(EXERCISE PASSAGE)

____

# Single shot rifle & handgun thread



## Daamud (Aug 28, 2012)

I've been lusting for a multi barrel handgun and rifle.

End goal would be a muzzle loader and a .243 in both long and short guns.

I like the idea of trying different calibers without spending BIG money.

Maybe we could have thread devoted to the subject, with idle chit chat and reviews on singles??


----------



## Daamud (Aug 28, 2012)

And pictures. Lots of pictures.


----------



## fr3db3ar (Aug 6, 2011)

Handi rifles.


----------



## Daamud (Aug 28, 2012)

Handi rifles. 
.
Yes, I'm listening....


----------



## azpredatorhunter (Jul 24, 2012)

TC is the way to go... it was the first single shot pistol I shot, it was in 7mm mag. That was 30 years ago...


----------



## Daamud (Aug 28, 2012)

What is it you like about the TC?

Does it feel balanced? (as much as a pistol that size can)


----------



## youngdon (Mar 10, 2010)

azpredatorhunter said:


> TC is the way to go... it was the first single shot pistol I shot, it was in 7mm mag. That was 30 years ago...


What T/C was in 7Mag 30 years ago ?

Here is my T/C Contender

That's a 375 JDJ on the frame the other barrels are a 44Mag(no scope) 357Rem.MAXIMUM, and a 7-30Waters.


----------



## glenway (Mar 27, 2011)

____

(RECORDED DATA)
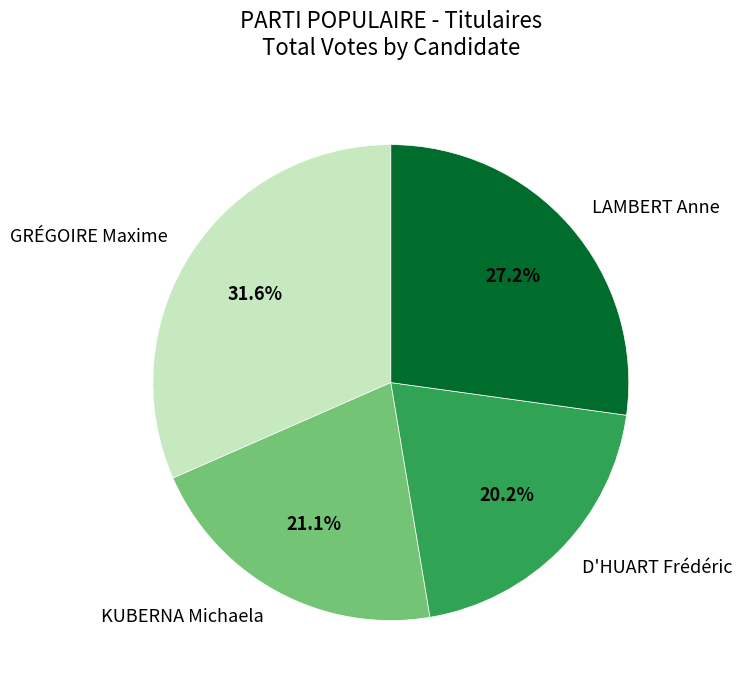

To the nearest percent, what portion does GRÉGOIRE Maxime represent?

32%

____

(PROBLEMS AND TASKS)
a. From the single-shot thread, retype the part that begins at the words "What T/C was" and stops after the words "and a 7-30Waters.".
b. Answer these questions from the single-shot thread:
(i) What caliber was the first single shot pistol azpredatorhunter shot?
(ii) Which barrel is on the frame of youngdon's T/C Contender?
(iii) Besides a muzzle loader, what caliber does Daamud name as an end goal?

(ANSWERS BY ITEM NUMBER)
a.
What T/C was in 7Mag 30 years ago ?

Here is my T/C Contender

That's a 375 JDJ on the frame the other barrels are a 44Mag(no scope) 357Rem.MAXIMUM, and a 7-30Waters.

b.
(i) 7mm mag
(ii) A 375 JDJ
(iii) .243